▶ [EXERCISE DETAILS]: Repeat the listing word for word. Leave every picture out.

▶ [DATA EXTRACTS]:
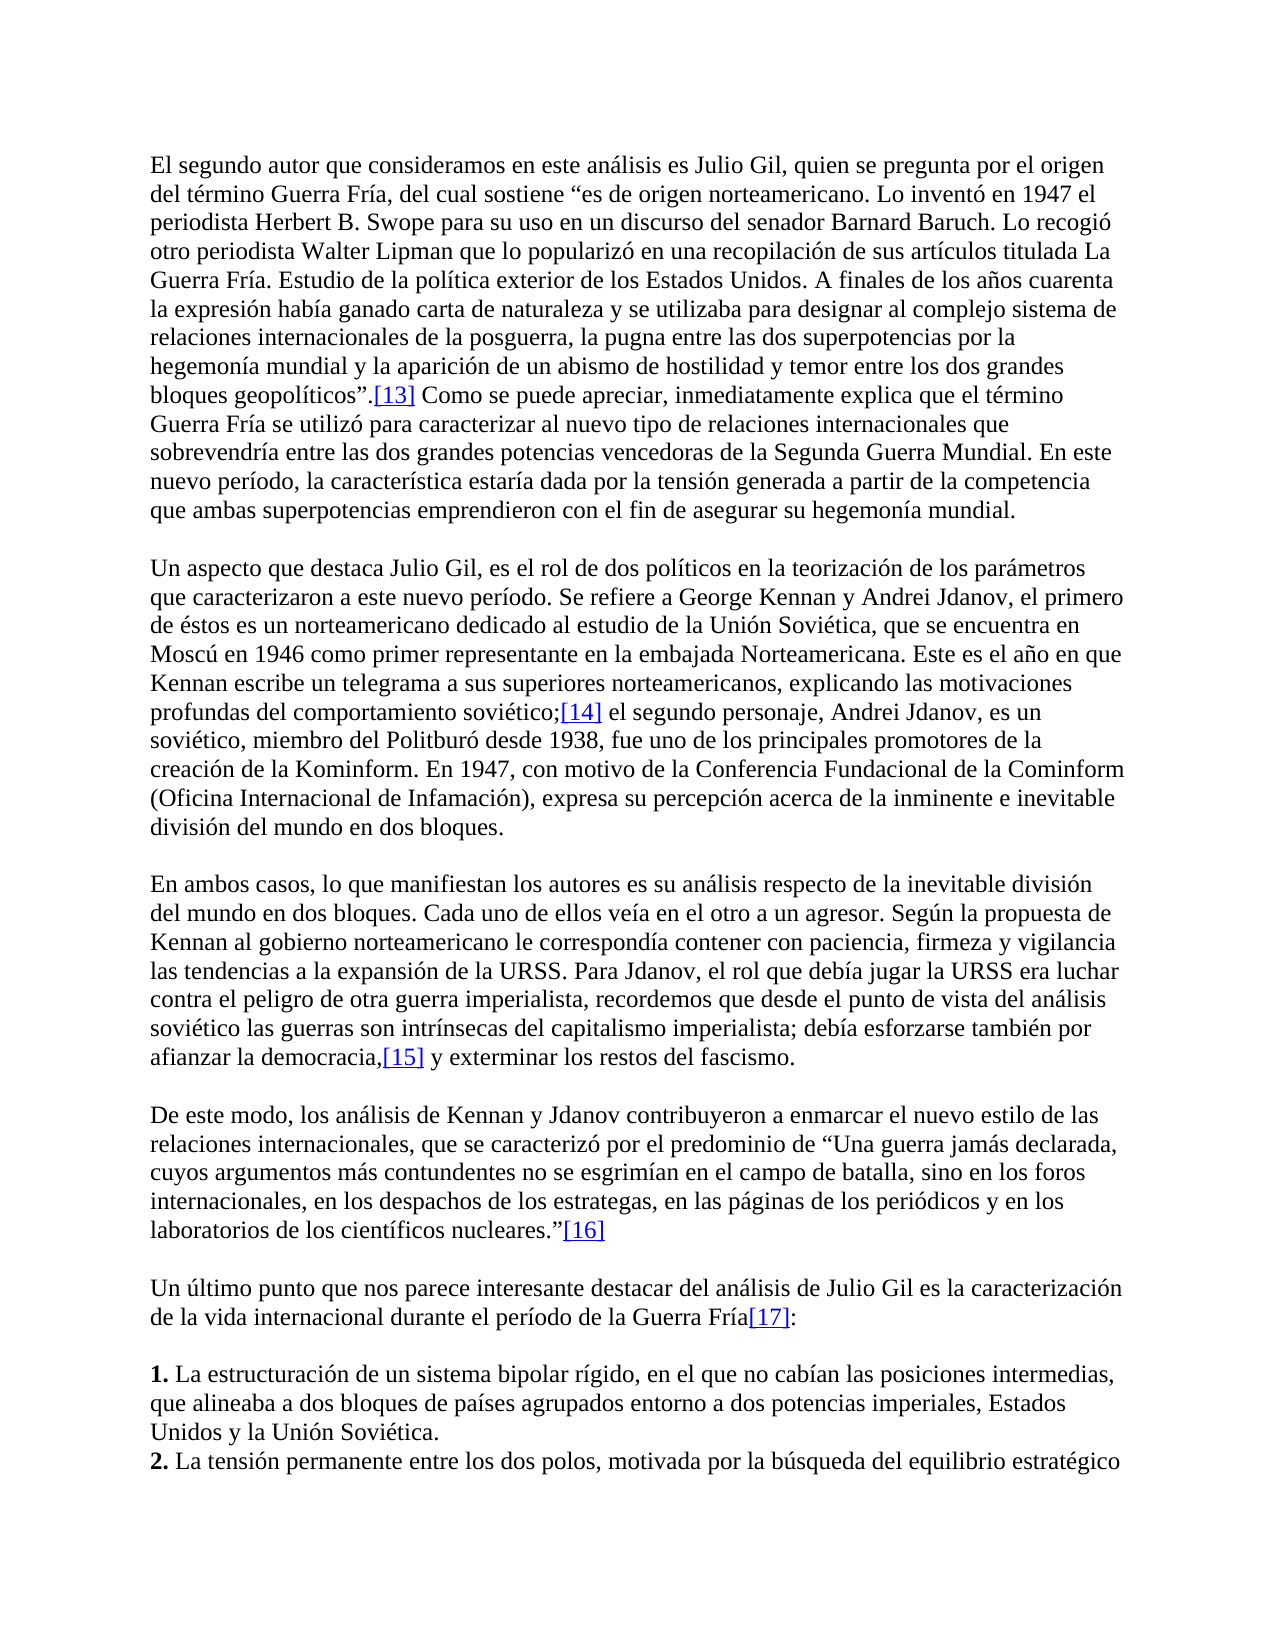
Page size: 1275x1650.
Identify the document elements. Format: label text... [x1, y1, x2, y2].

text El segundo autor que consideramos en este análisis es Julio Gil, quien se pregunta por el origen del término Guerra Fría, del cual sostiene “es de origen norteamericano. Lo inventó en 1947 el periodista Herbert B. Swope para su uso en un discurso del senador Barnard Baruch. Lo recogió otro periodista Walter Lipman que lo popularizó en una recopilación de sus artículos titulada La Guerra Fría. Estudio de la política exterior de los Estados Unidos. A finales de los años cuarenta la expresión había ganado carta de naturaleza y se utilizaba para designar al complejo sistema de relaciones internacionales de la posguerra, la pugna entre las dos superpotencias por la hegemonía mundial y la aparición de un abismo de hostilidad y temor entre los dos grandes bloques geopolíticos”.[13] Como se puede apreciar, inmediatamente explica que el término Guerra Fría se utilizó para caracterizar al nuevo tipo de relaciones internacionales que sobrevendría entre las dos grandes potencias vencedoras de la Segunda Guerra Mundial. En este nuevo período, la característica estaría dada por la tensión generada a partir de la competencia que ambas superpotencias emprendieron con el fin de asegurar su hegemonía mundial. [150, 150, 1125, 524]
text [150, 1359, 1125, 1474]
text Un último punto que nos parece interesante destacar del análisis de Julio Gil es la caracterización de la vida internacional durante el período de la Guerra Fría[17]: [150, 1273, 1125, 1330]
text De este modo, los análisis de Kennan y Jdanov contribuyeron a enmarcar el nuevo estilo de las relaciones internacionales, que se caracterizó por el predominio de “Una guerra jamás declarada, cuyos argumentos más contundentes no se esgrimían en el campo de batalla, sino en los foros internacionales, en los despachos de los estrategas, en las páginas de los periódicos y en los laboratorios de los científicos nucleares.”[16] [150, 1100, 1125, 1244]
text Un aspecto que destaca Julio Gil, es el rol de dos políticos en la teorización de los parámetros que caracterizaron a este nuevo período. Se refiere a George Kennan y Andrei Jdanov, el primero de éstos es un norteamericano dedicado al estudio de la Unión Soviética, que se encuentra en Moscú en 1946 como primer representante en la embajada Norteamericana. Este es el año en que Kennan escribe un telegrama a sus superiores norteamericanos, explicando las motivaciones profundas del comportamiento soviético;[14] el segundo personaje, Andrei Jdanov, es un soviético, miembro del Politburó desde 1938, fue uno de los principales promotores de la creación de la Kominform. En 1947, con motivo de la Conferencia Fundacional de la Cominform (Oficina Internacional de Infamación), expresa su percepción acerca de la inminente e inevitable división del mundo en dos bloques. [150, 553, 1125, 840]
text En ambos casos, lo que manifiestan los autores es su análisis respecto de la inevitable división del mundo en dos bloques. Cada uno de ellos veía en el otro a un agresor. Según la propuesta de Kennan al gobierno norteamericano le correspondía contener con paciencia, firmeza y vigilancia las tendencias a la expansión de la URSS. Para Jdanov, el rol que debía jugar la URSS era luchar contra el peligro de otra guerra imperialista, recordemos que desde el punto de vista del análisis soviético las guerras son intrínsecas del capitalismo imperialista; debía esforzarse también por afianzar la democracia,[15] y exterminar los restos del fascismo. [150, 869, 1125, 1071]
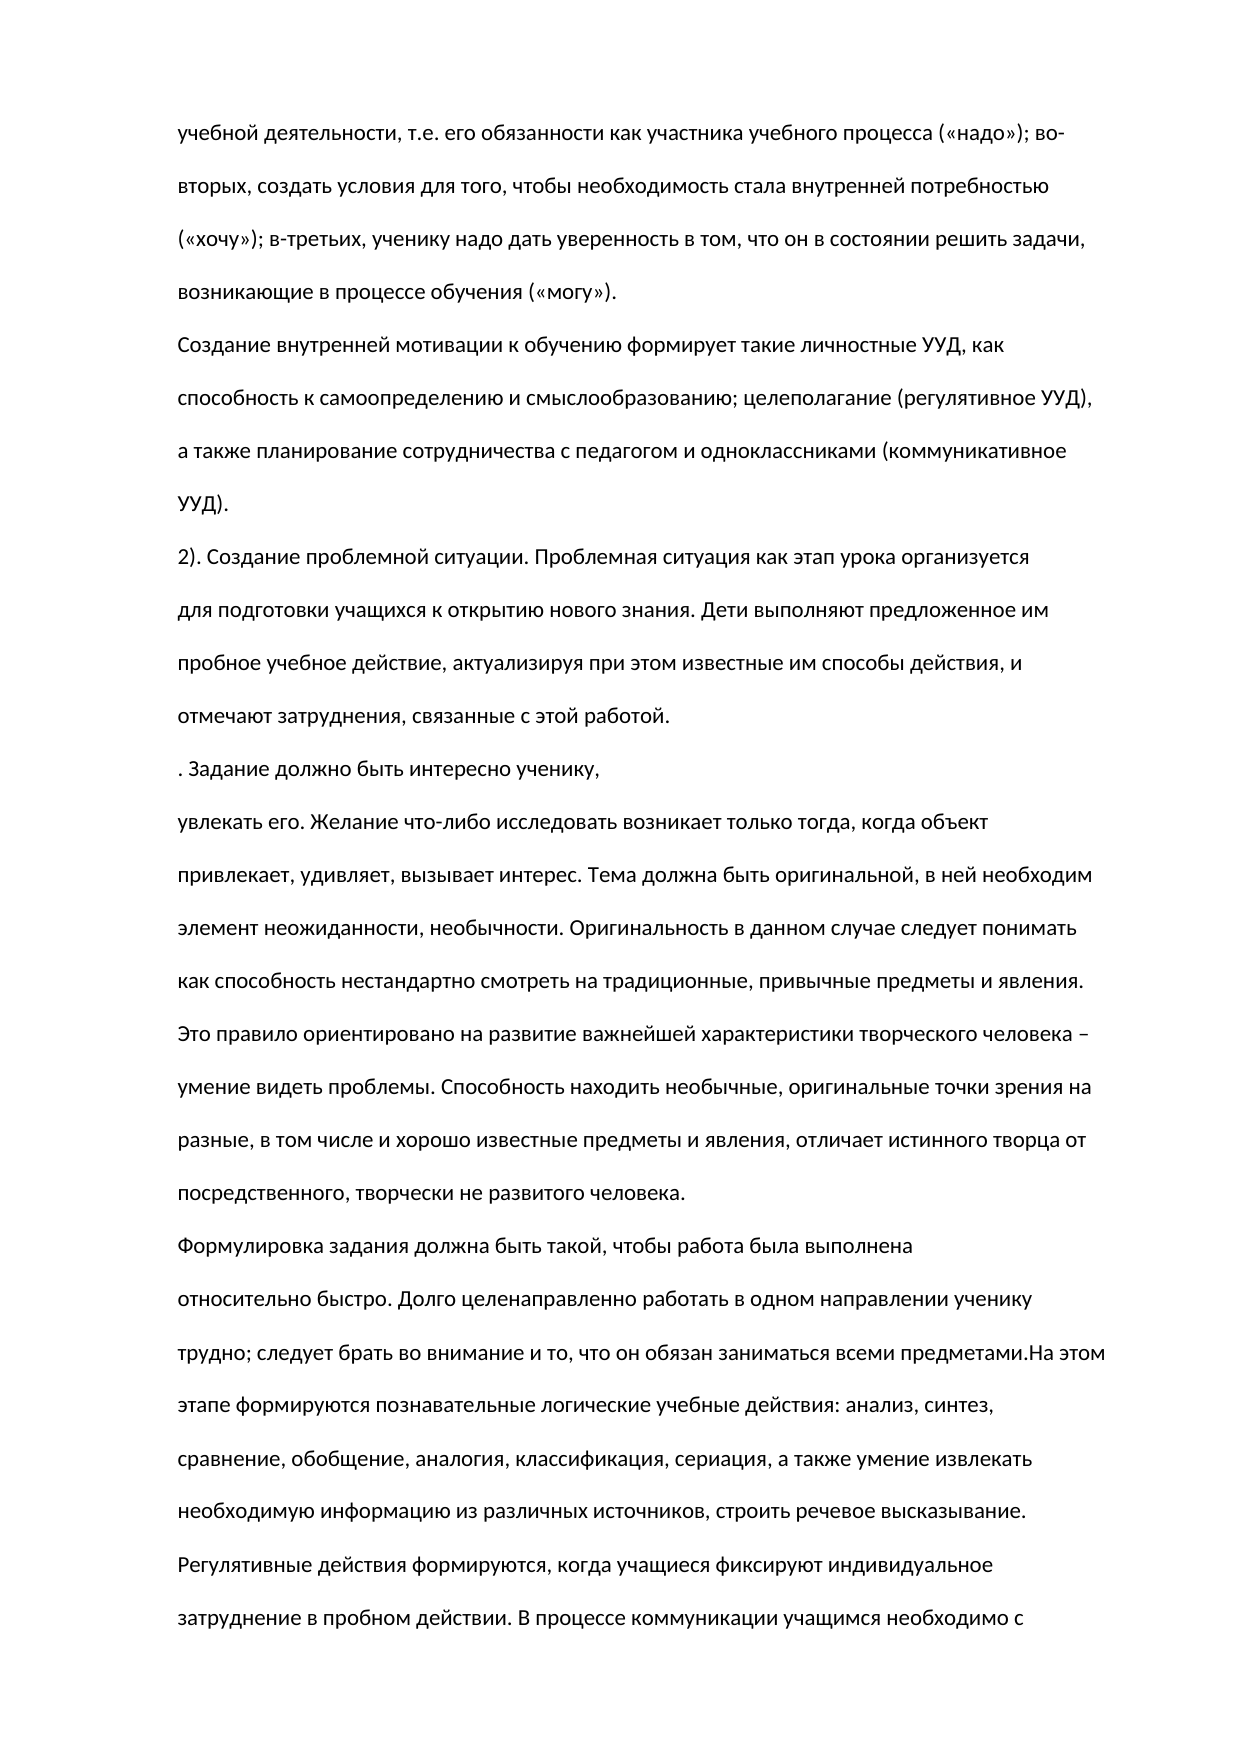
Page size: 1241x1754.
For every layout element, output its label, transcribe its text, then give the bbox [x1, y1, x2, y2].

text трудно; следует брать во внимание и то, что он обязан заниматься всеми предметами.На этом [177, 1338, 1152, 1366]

▶ [RESPONSE TO THE EXERCISE]:
Page size: 1275x1650.
Identify the document elements. Format: label text... [x1, y1, x2, y2].

text El segundo autor que consideramos en este análisis es Julio Gil, quien se pregunta por el origen del término Guerra Fría, del cual sostiene “es de origen norteamericano. Lo inventó en 1947 el periodista Herbert B. Swope para su uso en un discurso del senador Barnard Baruch. Lo recogió otro periodista Walter Lipman que lo popularizó en una recopilación de sus artículos titulada La Guerra Fría. Estudio de la política exterior de los Estados Unidos. A finales de los años cuarenta la expresión había ganado carta de naturaleza y se utilizaba para designar al complejo sistema de relaciones internacionales de la posguerra, la pugna entre las dos superpotencias por la hegemonía mundial y la aparición de un abismo de hostilidad y temor entre los dos grandes bloques geopolíticos”.[13] Como se puede apreciar, inmediatamente explica que el término Guerra Fría se utilizó para caracterizar al nuevo tipo de relaciones internacionales que sobrevendría entre las dos grandes potencias vencedoras de la Segunda Guerra Mundial. En este nuevo período, la característica estaría dada por la tensión generada a partir de la competencia que ambas superpotencias emprendieron con el fin de asegurar su hegemonía mundial. [150, 150, 1125, 524]
text [150, 1359, 1125, 1474]
text Un último punto que nos parece interesante destacar del análisis de Julio Gil es la caracterización de la vida internacional durante el período de la Guerra Fría[17]: [150, 1273, 1125, 1330]
text De este modo, los análisis de Kennan y Jdanov contribuyeron a enmarcar el nuevo estilo de las relaciones internacionales, que se caracterizó por el predominio de “Una guerra jamás declarada, cuyos argumentos más contundentes no se esgrimían en el campo de batalla, sino en los foros internacionales, en los despachos de los estrategas, en las páginas de los periódicos y en los laboratorios de los científicos nucleares.”[16] [150, 1100, 1125, 1244]
text Un aspecto que destaca Julio Gil, es el rol de dos políticos en la teorización de los parámetros que caracterizaron a este nuevo período. Se refiere a George Kennan y Andrei Jdanov, el primero de éstos es un norteamericano dedicado al estudio de la Unión Soviética, que se encuentra en Moscú en 1946 como primer representante en la embajada Norteamericana. Este es el año en que Kennan escribe un telegrama a sus superiores norteamericanos, explicando las motivaciones profundas del comportamiento soviético;[14] el segundo personaje, Andrei Jdanov, es un soviético, miembro del Politburó desde 1938, fue uno de los principales promotores de la creación de la Kominform. En 1947, con motivo de la Conferencia Fundacional de la Cominform (Oficina Internacional de Infamación), expresa su percepción acerca de la inminente e inevitable división del mundo en dos bloques. [150, 553, 1125, 840]
text En ambos casos, lo que manifiestan los autores es su análisis respecto de la inevitable división del mundo en dos bloques. Cada uno de ellos veía en el otro a un agresor. Según la propuesta de Kennan al gobierno norteamericano le correspondía contener con paciencia, firmeza y vigilancia las tendencias a la expansión de la URSS. Para Jdanov, el rol que debía jugar la URSS era luchar contra el peligro de otra guerra imperialista, recordemos que desde el punto de vista del análisis soviético las guerras son intrínsecas del capitalismo imperialista; debía esforzarse también por afianzar la democracia,[15] y exterminar los restos del fascismo. [150, 869, 1125, 1071]
Page size: 1241x1754.
For every layout element, output its label, transcribe its text, then give the bbox [x1, y1, x2, y2].

text трудно; следует брать во внимание и то, что он обязан заниматься всеми предметами.На этом [177, 1338, 1152, 1366]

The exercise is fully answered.